И он верил Антонине Дмитриевне.
За все эти шесть лет он ни разу не написал Лере и не получил от нее письма, не видел ее фотографий, не знал подробностей ее новой жизни и именно в силу этого своего неведения помнил и вспоминал ее такою, какая она была прежде, с ним.
Симпозиум был многолюдный, шумный и бестолковый, как и все подобные собрания незнакомых и никогда даже не слышавших друг о друге людей, со множеством дискуссий, брифингов, просмотров, официальных и полуофициальных завтраков, ужинов и коктейлей.
Иннокентьев два раза выступал - на секционном и на пленарном заседаниях - и еще раз по телевидению, рассказывал о работе Гостелерадио, о последних премьерах московских театров.
На одном из таких случайных, в суете и вечном цейтноте сборищ старый его приятель еще по университету, а теперь представитель Агентства по авторским правам в Париже Витя Говоров спросил его мельком:
- Ты уже виделся с Лерой?
- Нет, - с удивившим его самого равнодушием ответил Иннокентьев, - Да и когда?..
- У меня есть ее телефон. Дать? - предложил Говоров.
- Я знаю его, - поспешно отказался Иннокентьев, - спасибо.
- Дома ее застать трудно, она допоздна торчит в своей лавочке, так что звони либо рано утром, либо совсем ночью, - посоветовал Говоров.
- Если успею, - неопределенно пожал плечами Иннокентьев, - тут нас так запрягли, ни минуты свободной…
- Я с ней изредка вижусь. С тех пор как она разошлась с мужем…
Все, что он говорил дальше, Иннокентьев не слышал, у него что-то оборвалось, похолодело внутри, ему стоило неимоверных усилий не забросать Говорова вопросами, не вскочить на ноги и ринуться опрометью к Лере.
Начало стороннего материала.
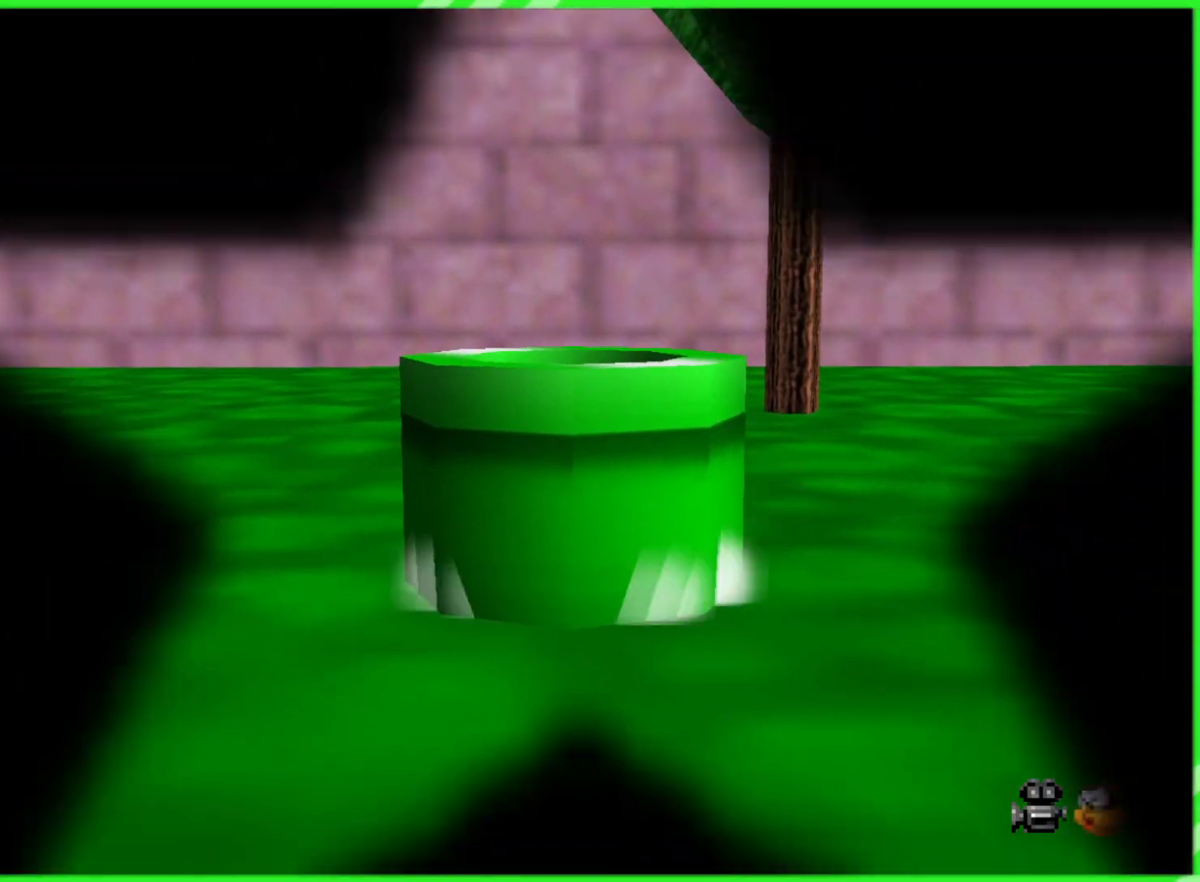
{"buttons": [], "left_stick": "center", "events": []}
- …в этих лавчонках много не заработаешь, очень все там дорого, модно и дорого. Это на рю Риволи, под аркадами, напротив Лувра, по левую сторону, если идти от Конкорд…
Но тут Витю кто-то окликнул, он торопливо допил пиво и убежал.
Ни в этот день, ни на следующий - последний день работы симпозиума - у Иннокентьева не было ни минуты свободной, чтобы разыскать Леру. А телефона ее он не знал, он наврал Говорову, сам не понимая, зачем это делает.
Но в субботу, если не считать банкета по поводу окончания встреч и заседаний, который должен был состояться поздним вечером, весь день у него был свободен, а в воскресенье на рассвете он должен был уже улететь домой.